Vogels in de stad hebben het steeds moeilijker, zo blijkt uit onderzoek van Sovon en het CBS. Sinds 1990 is de populatie van 13 soorten stadsvogels gekrompen, terwijl de verstedelijking juist toenam.
Sovon Vogelonderzoek Nederland en het Centraal Bureau voor de Statistiek namen 20 soorten stadsvogels onder de loep. Aan de hand van waarnemingen door vrijwilligers zijn hun aantallen en voorkomen in de stad bekeken en daaruit bleek dat vogels als de huismus, merel, spreeuw en kauw sinds 1990 in aantal afnamen. Het totaalaantal stadsvogels nam met ruim de helft af.

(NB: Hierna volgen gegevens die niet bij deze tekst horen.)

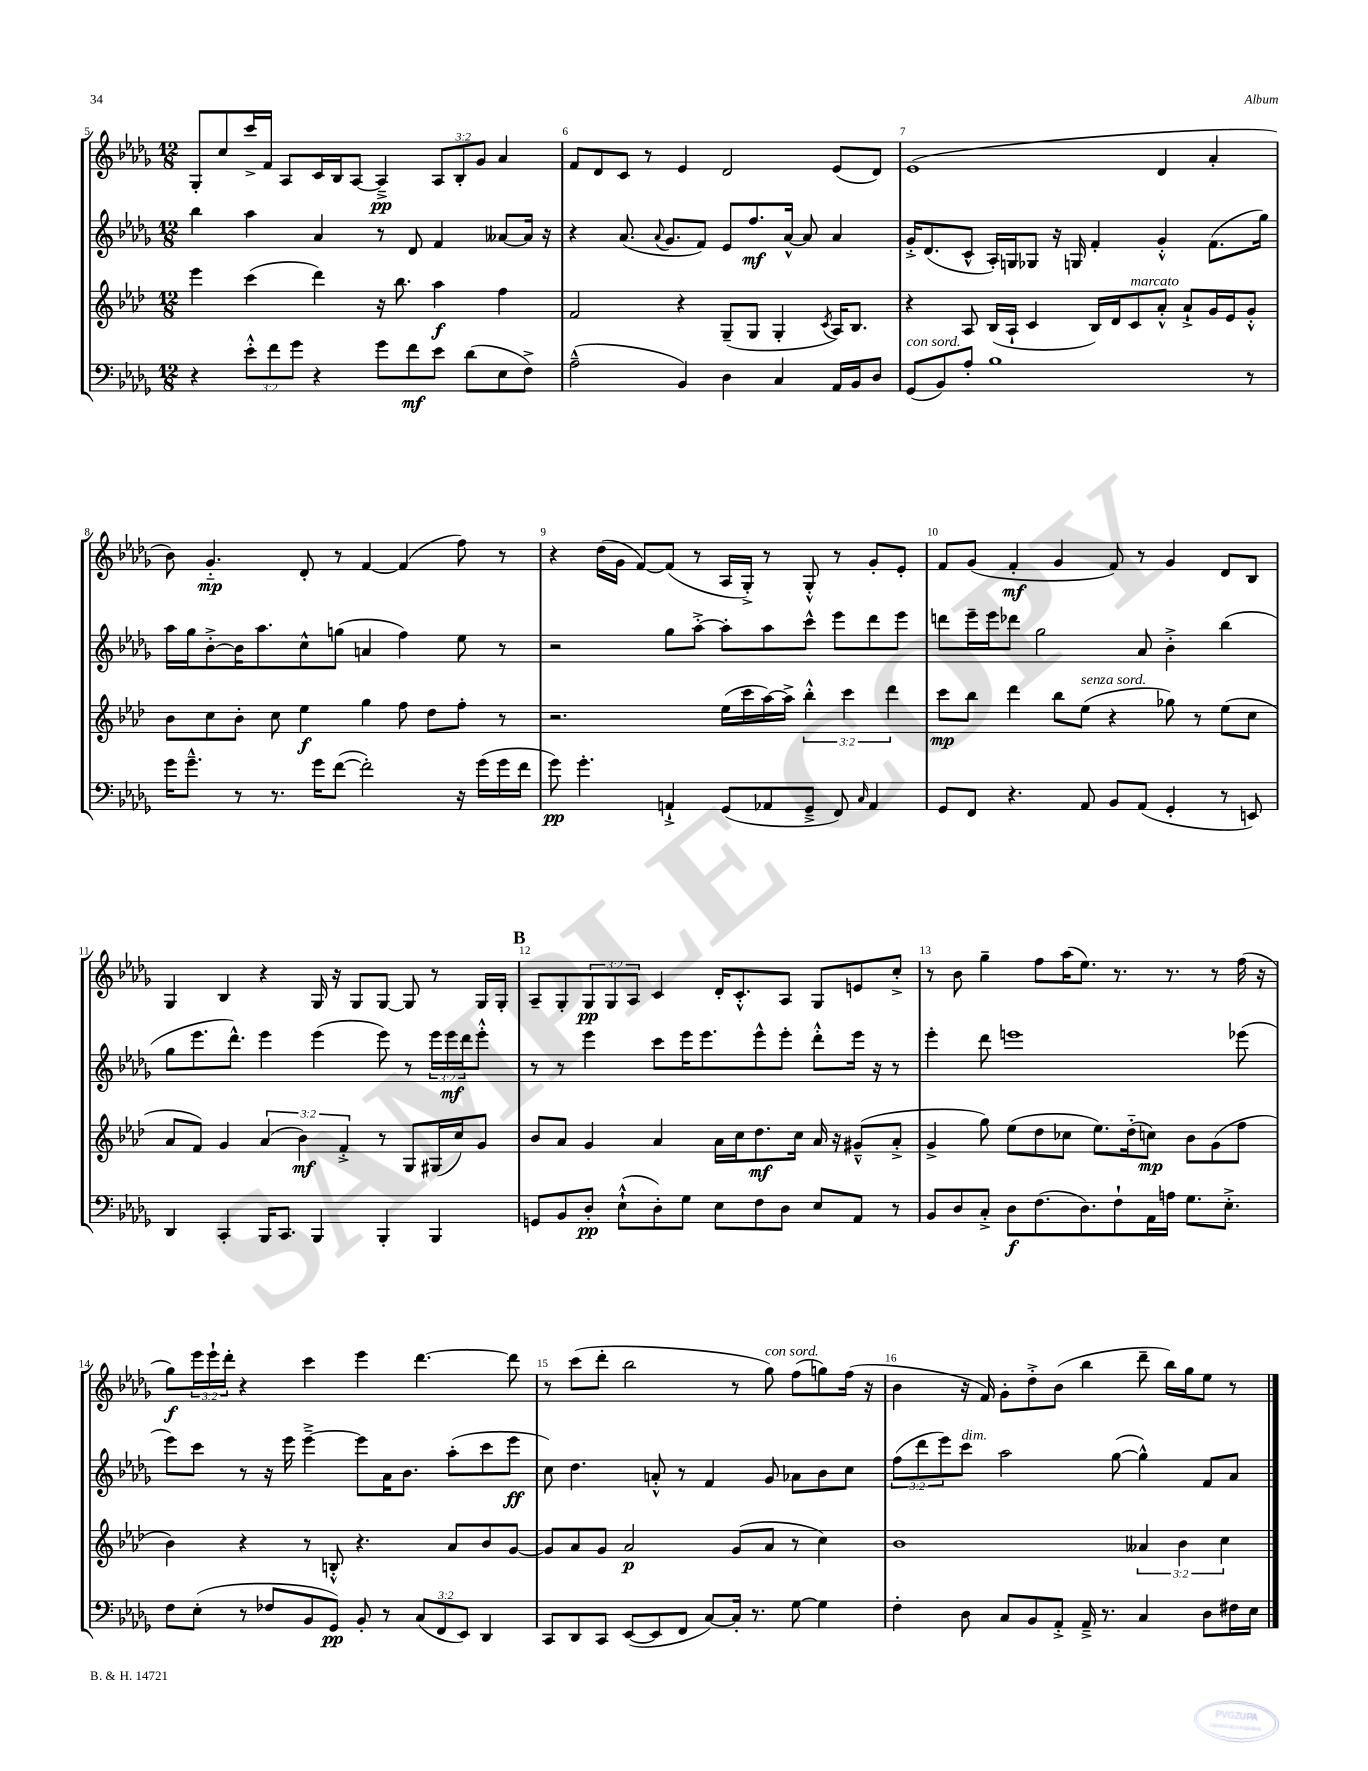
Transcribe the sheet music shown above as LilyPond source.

<<
\new StaffGroup <<
\new Staff = "s0" {
    \clef treble \key des \major \numericTimeSignature \time 12/8 \override Staff.TupletNumber.text = #tuplet-number::calc-fraction-text
    ges8-. c''8 c'''16-> f'16 aes8 c'16 bes16 aes8~ aes4--->\pp \tuplet 3/2 { aes8 bes8-. ges'8 } aes'4 |
    f'8 des'8 c'8 r8 ees'4 des'2 ees'8( des'8) |
    ees'1( des'4 aes'4-. |
    bes'8) ges'4.-_\mp des'8-. r8 f'4~ f'4( f''8) r8 |
    r4 des''16( ges'16 f'8~) f'8( r8 aes16 ges16-.->) r8 ges8-.-^ r8 ges'8-. ees'8-. |
    f'8 ges'8( f'4-.\mf ges'4 f'8) r8 ges'4 des'8 bes8 |
    ges4 bes4 r4 ges16 r16 ges8 ges8~ ges8 r8 ges16 ges16-. |
    \mark \markup { \bold "B" } aes8-- ges8-. \tuplet 3/2 { ges8\pp ges8 aes8 } c'4 des'16-. c'8.-.-^ aes8 ges8 e'8 c''8-.-> |
    r8 bes'8 ges''4-- f''8 aes''16( ees''8.) r8. r8. r8 f''16( r16 |
    ges''8\f) \tuplet 3/2 { ees'''16 ees'''16-! des'''16-. } r4 c'''4 ees'''4 des'''4.~ des'''8 |
    r8 c'''8( des'''8-. bes''2 r8 ges''8^\markup { \italic "con sord." }) f''8( g''8) f''16( r16 |
    bes'4 r16 f'16) ges'8-. des''8-.-> bes'8( bes''4 des'''8-- bes''16) ges''16 ees''8 r8 \bar "|." |
}
\new Staff = "s1" {
    \clef treble \key des \major \numericTimeSignature \time 12/8 \override Staff.TupletNumber.text = #tuplet-number::calc-fraction-text
    bes''4 aes''4 aes'4 r8 des'8 f'4 aeses'8~ aeses'16 r16 |
    r4 aes'8.( \appoggiatura { aes'8 } ges'8. f'8) ees'8 f''8.\mf aes'16~-^ aes'8 aes'4 |
    ges'16-.-> des'8.( c'8-^ aes16-.) g16 ges8 r16 g16 f'4-. ges'4-.-^ f'8.( ges''16) |
    aes''16 ges''16 bes'8~-.-> bes'16 aes''8. c''8-^ g''8( a'4 f''4) ees''8 r8 |
    r2 ges''8 aes''8~-.-> aes''8-. aes''8 c'''8-^ ees'''8 des'''8 ees'''8 |
    d'''8 ees'''16-- ees'''16 des'''8 ges''2 aes'8 bes'4-.-> bes''4( |
    ges''8 ees'''8. des'''8.-^) ees'''4 ees'''4( ees'''8) r8 \tuplet 3/2 { ees'''16 ees'''16\mf des'''16 } ees'''8-.-^ |
    \mark \markup { \bold "B" } r8 r8 ees'''4 c'''8 ees'''16 ees'''8. ees'''8-^ ees'''8-. des'''8-.-^ ees'''16 r16 r8 |
    ees'''4-. des'''8 e'''1 ees'''8( |
    ees'''8) c'''8 r8 r16 ees'''16 ees'''4~---> ees'''8 aes'16 bes'8. aes''8-.( c'''8 ees'''8\ff |
    c''8) des''4. a'8-.-^ r8 f'4 ges'8 aes'8 bes'8 c''8 |
    \tuplet 3/2 { f''8( des'''8 ees'''8) } c'''8^\markup { \italic "dim." } aes''2 ges''8~( ges''4-^) f'8 aes'8 \bar "|." |
}
\new Staff = "s2" {
    \clef treble \key aes \major \numericTimeSignature \time 12/8 \override Staff.TupletNumber.text = #tuplet-number::calc-fraction-text
    ees'''4 c'''4( des'''4) r16 bes''8. aes''4\f f''4 |
    f'2 r4 g8--( g8 g4-. \acciaccatura { c'8 } aes16) bes8. |
    r4 aes8 bes16( aes16-! c'4 bes16) des'16 c'8^\markup { \italic "marcato" } aes'8-.-^ aes'8-!-> g'16 ees'16 g'8-.-^ |
    bes'8 c''8 bes'8-. c''8 ees''4\f g''4 f''8 des''8 f''8-. r8 |
    r2. ees''16( c'''16 aes''16~) aes''16-> \tuplet 3/2 { bes''4-.-^ c'''4 des'''4 } |
    c'''8\mp bes''8 des'''4 bes''8 ees''8^\markup { \italic "senza sord." }( r4 ges''8) r8 ees''8( c''8 |
    aes'8 f'8) g'4 \tuplet 3/2 { aes'4( bes'4\mf) f'4-.-> } r8 g8 gis16( c''16) g'8 |
    \mark \markup { \bold "B" } bes'8 aes'8 g'4 aes'4 aes'16 c''16 des''8.\mf c''16 aes'16 r16 gis'8---^( aes'8-.-> |
    g'4-> g''8) ees''8( des''8 ces''8 ees''8.) des''16-_( c''8\mp) bes'8 g'8( f''8 |
    bes'4) r4 r8 b8-.-^ r4. aes'8 bes'8 g'8~ |
    g'8 aes'8 g'8 aes'2\p g'8( aes'8 r8 c''4) |
    bes'1 \tuplet 3/2 { aeses'4 bes'4 c''4 } \bar "|." |
}
\new Staff = "s3" {
    \clef bass \key des \major \numericTimeSignature \time 12/8 \override Staff.TupletNumber.text = #tuplet-number::calc-fraction-text
    r4 \tuplet 3/2 { ees'8-.-^ f'8 ges'8 } r4 ges'8 f'8\mf ees'8 des'8( ees8 f8->) |
    aes2---^( bes,4) des4 c4 aes,16 bes,16 des8 |
    ges,8^\markup { \italic "con sord." }( bes,8) aes8-. bes1 r8 |
    ges'16 ges'8.---^ r8 r8. ges'16 f'8~( f'2-.) r16 ges'16( ges'16 f'16 |
    ges'8\pp) ges'4.-. a,4-!-> ges,8( aes,8 ges,8---> f,8) \grace { c16 } aes,4 |
    ges,8 f,8 r4. aes,8 bes,8 aes,8( ges,4-. r8 e,8) |
    des,4 c,4-. bes,,16 c,8. bes,,4 bes,,4-. bes,,4 |
    \mark \markup { \bold "B" } g,8 bes,8 des8-.\pp ees8-!-^( des8-.) ges8 ees8 f8 des8 ees8 aes,8 r8 |
    bes,8 des8 c8-.-> des8\f f8.( des8.) f8-! aes,16 a16 ges8. ees8.-.-> |
    f8 ees8-.( r8 fes8 bes,8 ges,8\pp) bes,8-. r8 \tuplet 3/2 { c8( f,8 ees,8) } des,4 |
    c,8 des,8 c,8 ees,8~( ees,8 f,8 c8~) c16-. r8. ges8~ ges4 |
    f4-. des8 c8 bes,8 aes,8-.-> aes,16---> r8. c4 des8 fis16 ees16 \bar "|." |
}
>>
>>
\layout { \context { \Score currentBarNumber = #5 \override BarNumber.break-visibility = ##(#f #t #t) barNumberVisibility = #all-bar-numbers-visible } }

De vogels die in het onderzoek betrokken zijn waren de houtduif (ooit een echte bosvogel), de Turkse tortel, gierzwaluw, heggenmus, zwarte roodstaart, merel, zanglijster, staart-, kool- en pimpelmees, gaai, ekster, kauw, spreeuw, huismus, groenling, distelvink (putter), kuifleeuwerik, Europese kanarie en de huiszwaluw.
Trend
Gaaien, eksters, distelvinken, groenlingen, kool- en pimpelmezen bleven op hetzelfde niveau, en alleen de huiszwaluw nam in aantal toe, overeenkomstig de landelijke trend. De kuifleeuwerik en de Europese kanarie verdwenen uit de stad, die daar in 1990 nog wel voorkwamen. De houtduif, Turkse tortel, gierzwaluw, heggenmus, huismus, merel, spreeuw, kauw, zwarte roodstaart, zanglijster en staartmees toonden een afname.
De landelijke trend komt deels overeen met die in de steden, maar er zijn ook flinke afwijkingen, zo meldt Sovon op haar website:
“Zeven soorten zijn sinds 1990 landelijk in aantal toegenomen. Vier soorten zijn stabiel gebleven, negen soorten gaan ook landelijk achteruit. Van acht soorten gaan de populaties in het stedelijk gebied harder achteruit dan landelijk. Geen enkele soort doet het in het stedelijk gebied beter dan landelijk. Dit wijst erop dat de stedelijke omgeving voor stadsvogels als broedplek minder geschikt is geworden ten opzichte van het buitengebied.”
Merels hebben landelijk een flinke knauw gekregen door het usutuvirus, dat veel slachtoffers heeft gemaakt en nog steeds niet is verdwenen
Isolatie en tegeltuinen
Wanneer meer dan een derde van een vogelsoort in de stad leeft spreken we van een stadsvogel. Een zeer bekende soort is natuurlijk de huismus, die zich ook steeds slechter weet te handhaven in stedelijke gebieden. Belangrijke oorzaak hiervoor is onder meer de isolatie van oude en nieuwbouwwoningen, waardoor veel daken hermetisch afgesloten zijn en geen plaats meer bieden om onder dakpannen te nestelen. Verder is het betegelen van tuinen een reden van het verdwijnen van veel alledaagse soorten, omdat er te weinig bomen en struiken zijn om in te nestelen. Daaruit volgend is ook in de stad een tekort ontstaan aan insecten of bessen die als voedsel dienen.
Help de vogels de winter door
Met de winter in aantocht is het goed om te weten dat we (stads)vogels kunnen helpen tijdens koude perioden, door te zorgen voor vetbollen, pinda’s, vogelzaadjes, rozijnen en natuurlijk schoon water in een vogelbadje. En mocht je een tegeltuin hebben, overweeg dan om op zijn minst enkele tegels te lichten en er een struik of boompje in te zetten, liefst vruchtdragend en tijdens de bloei aantrekkelijk voor insecten.